Tres puntos centrales, fueron precisados por los padres respecto al colegio. El primero la ausencia de colegios especializados en educación para niños con TDAH, el segundo, la relación padres-colegio y el tercero, el proceso educativo de los niños con este trastorno. En relación al primer punto, los padres demandan instituciones y personal especializado, justificando los cambios de colegio por ausencia de instituciones especializadas, a los fines de buscar una mejor adaptación del niño y una continuidad de la escolarización.
En cuanto al segundo aspecto, esto es la relación padres-colegio, un punto crítico lo constituye la relación con el profesor, pues es la persona que en el colegio tiene un contacto más directo y permanente con el niño, algunos profesores parecen esforzarse por completar su formación en el manejo de este tipo de niños, pero el número de alumnos, la filosofía institucional y otros factores, no hacen posible un trabajo realmente efectivo con los niños TDAH y sus familias. Por el contrario, frente a este tipo de profesorado, se situaría, aquellos que no se encuentran preparados, ni se esfuerzan por su preparación además de asumir una actitud negativa frente a este tipo de niños con TDAH.
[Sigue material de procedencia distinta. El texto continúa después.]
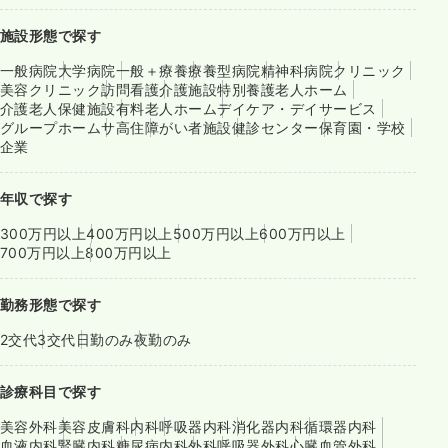
施設形態で探す
一般病院
大学病院
一般＋療養
療養型病院
精神科病院
クリニック
美容クリニック
訪問看護
介護施設
特別養護老人ホーム
介護老人保健施設
有料老人ホーム
デイケア・デイサービス
グループホーム
サ高住
障がい者施設
健診センター
保育園・学校
企業
年収で探す
300万円以上
400万円以上
500万円以上
600万円以上
700万円以上
800万円以上
勤務形態で探す
2交代
3交代
日勤のみ
夜勤のみ
診療科目で探す
美容外科
美容皮膚科
内科
呼吸器内科
消化器内科
循環器内科
血液内科
腎臓内科
糖尿病内科
外科
呼吸器外科
心臓血管外科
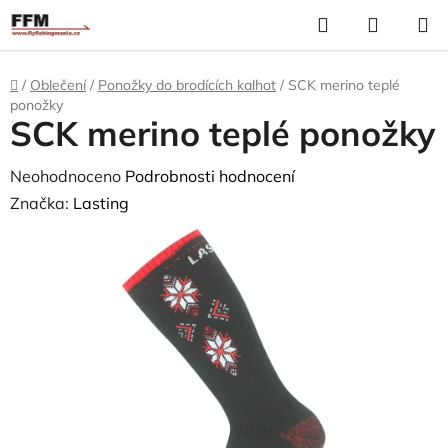
Přejít
Hledat
N
na
K
obsah
Domů
/
Oblečení
/
Ponožky do brodících kalhot
/
SCK merino teplé
ponožky
SCK merino teplé ponožky
Průměrné
Neohodnoceno
Podrobnosti hodnocení
hodnocení
Značka:
Lasting
produktu
je
0,0
z
5
hvězdiček.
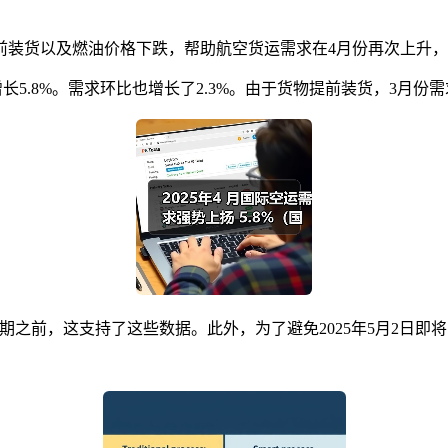
装货以及燃油价格下跌，帮助航空货运需求在4月份再次上升，
.8%。需求环比也增长了2.3%。由于货物提前装货，3月份需求
之前，这支持了这些数据。此外，为了避免2025年5月2日即
。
Otro aspecto fundamental, es el desconocimiento por parte de la sociedad en general del significado y características de este tipo de trastorno, así como los síntomas que presentan y por supuesto su manejo. Es precisamente este desconocimiento, una demanda muy presente en padres de hijos TDAH y es precisamente este desconocimiento, lo que lleva a las personas a presentar actitudes negativas hacia el niño y su familia, afectando a su bienestar emocional y social.
Bienestar físico: tratamiento farmacológico
La medicación, parece ser un tema controvertido que genera en muchos padres y cuidadores en general, situaciones de ansiedad y conflicto respecto a su utilización.
Las investigaciones realizadas al respecto, parecen aportar evidencias en torno a la efectividad de este tipo de tratamiento que ayuda a corregir los síntomas del trastorno, pues a pesar de que la etiología aun es desconocida, se cree en la existencia de una probable base orgánica en la que están involucradas la Dopamina, Noradrenalina y otros transmisores y como a pesar de la efectividad mostrada por la combinación de tratamientos, la controversia dentro de la comunidad científica aún está presente, controversia transferida de manera similar a las familias, en las que la decisión respecto al uso de optar por un tratamiento farmacológico, puede suponer una difícil y delicada tarea.